Not all of us Lancaster Hornets, the Company I boys were able to make the journey to this place. There were fevers that occured at the same time that the regiment was ordered to move to Virginia. From our own squad, Bill Caston was given to the medical officers. We have so very few tents to shelter us from the elements. We have been able to cut our way into the forests and bring forth materials to construct shelters known as shebangs. A shebang is comprised of two or four or as many upright poles as are thought necessary to  provide the desired protection. Cross poles are laid in a horizontal position, fastened to the uprights. At this point, any sort of covering is stretched across be it cloth, a poncho (and there are few of these to be spared), or, more commonly, branches arranged something along the lines of how the English thatch their homes. There will be several layers of covering material. This is cheap and easy to construct but requires continual vigilence as there will be leaks when it rains. As it is open on all sides, it is quite airy.

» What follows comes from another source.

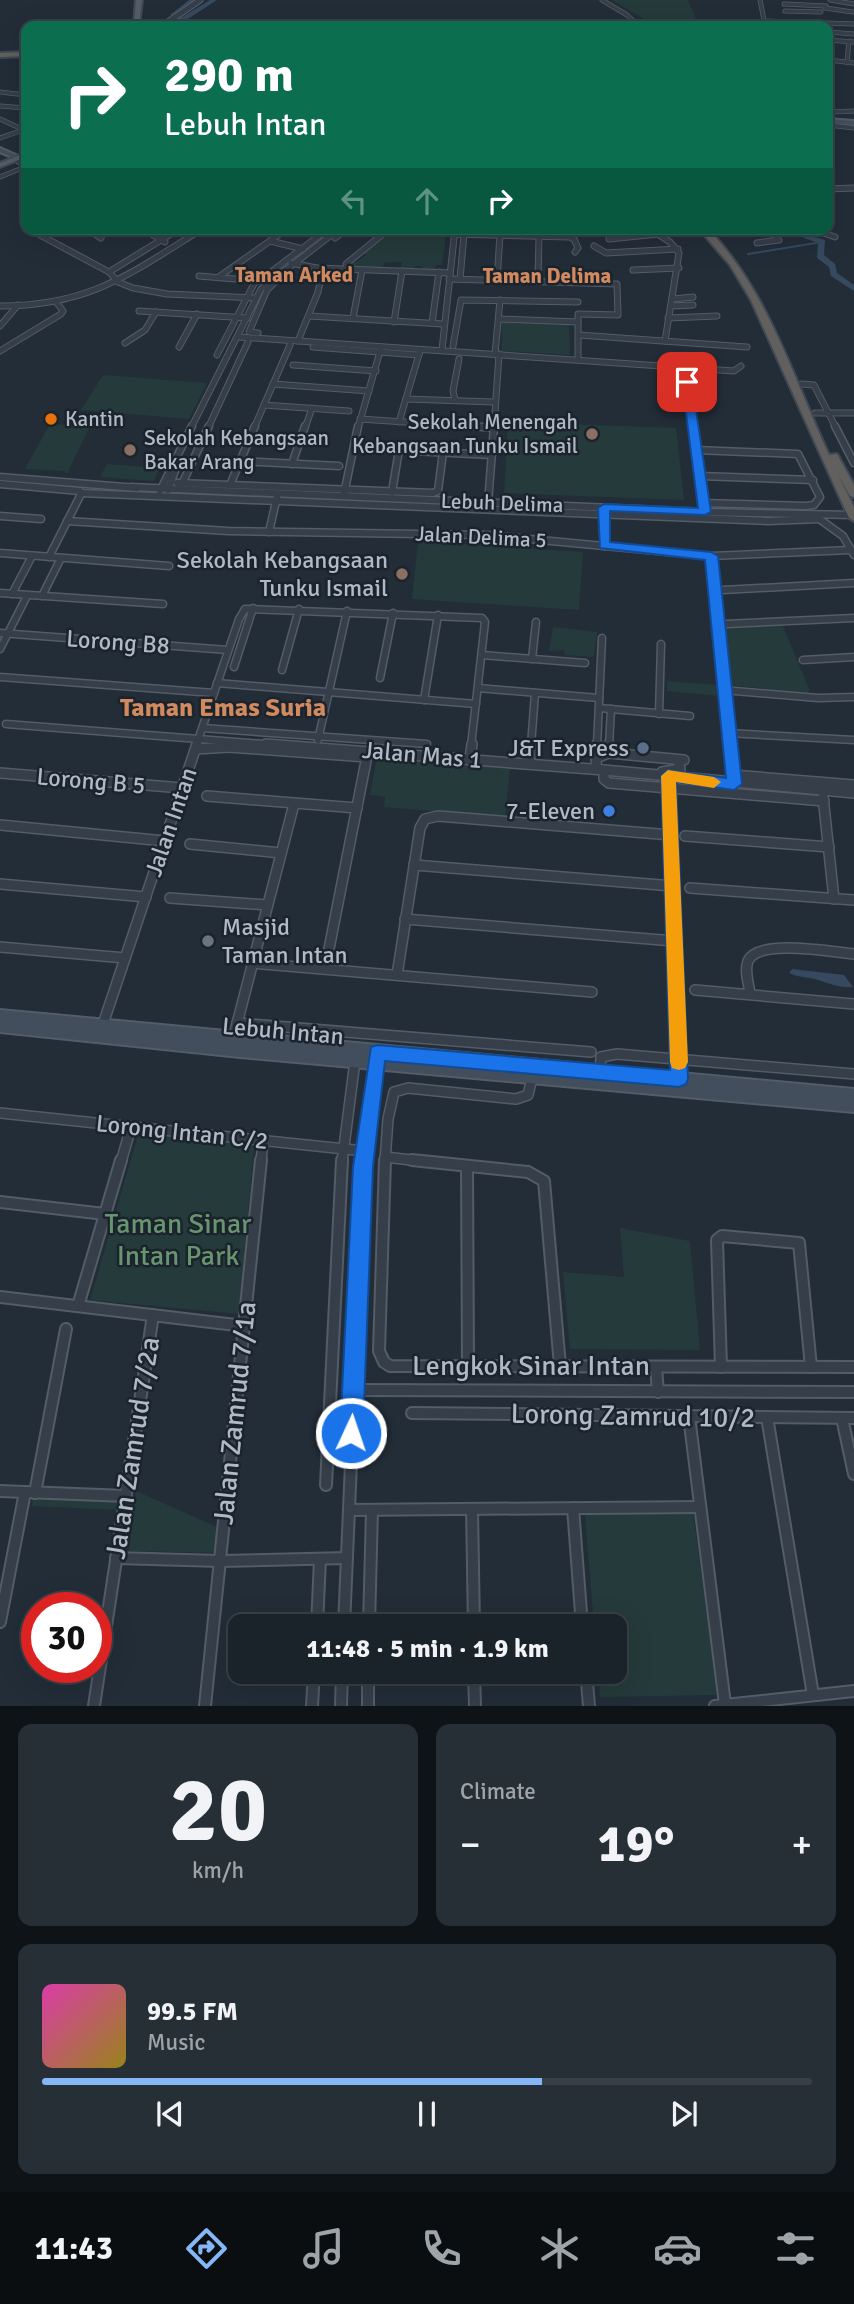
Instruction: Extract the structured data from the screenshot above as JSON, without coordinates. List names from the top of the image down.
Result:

Our furniture, if that is a proper term to use here, is anything not nailed down , and those items whose original purpose has passed but we have managed to find a use for. Hardtack boxes can be converted into chairs and tables and even firewood if there are enough to spare. A nearby barn or outbuilding, no longer in use, or perhaps even still in use, is considered fair game for a midnight requisition.

We should not get very settled in as there are rumors that we will be marching somewhere soon.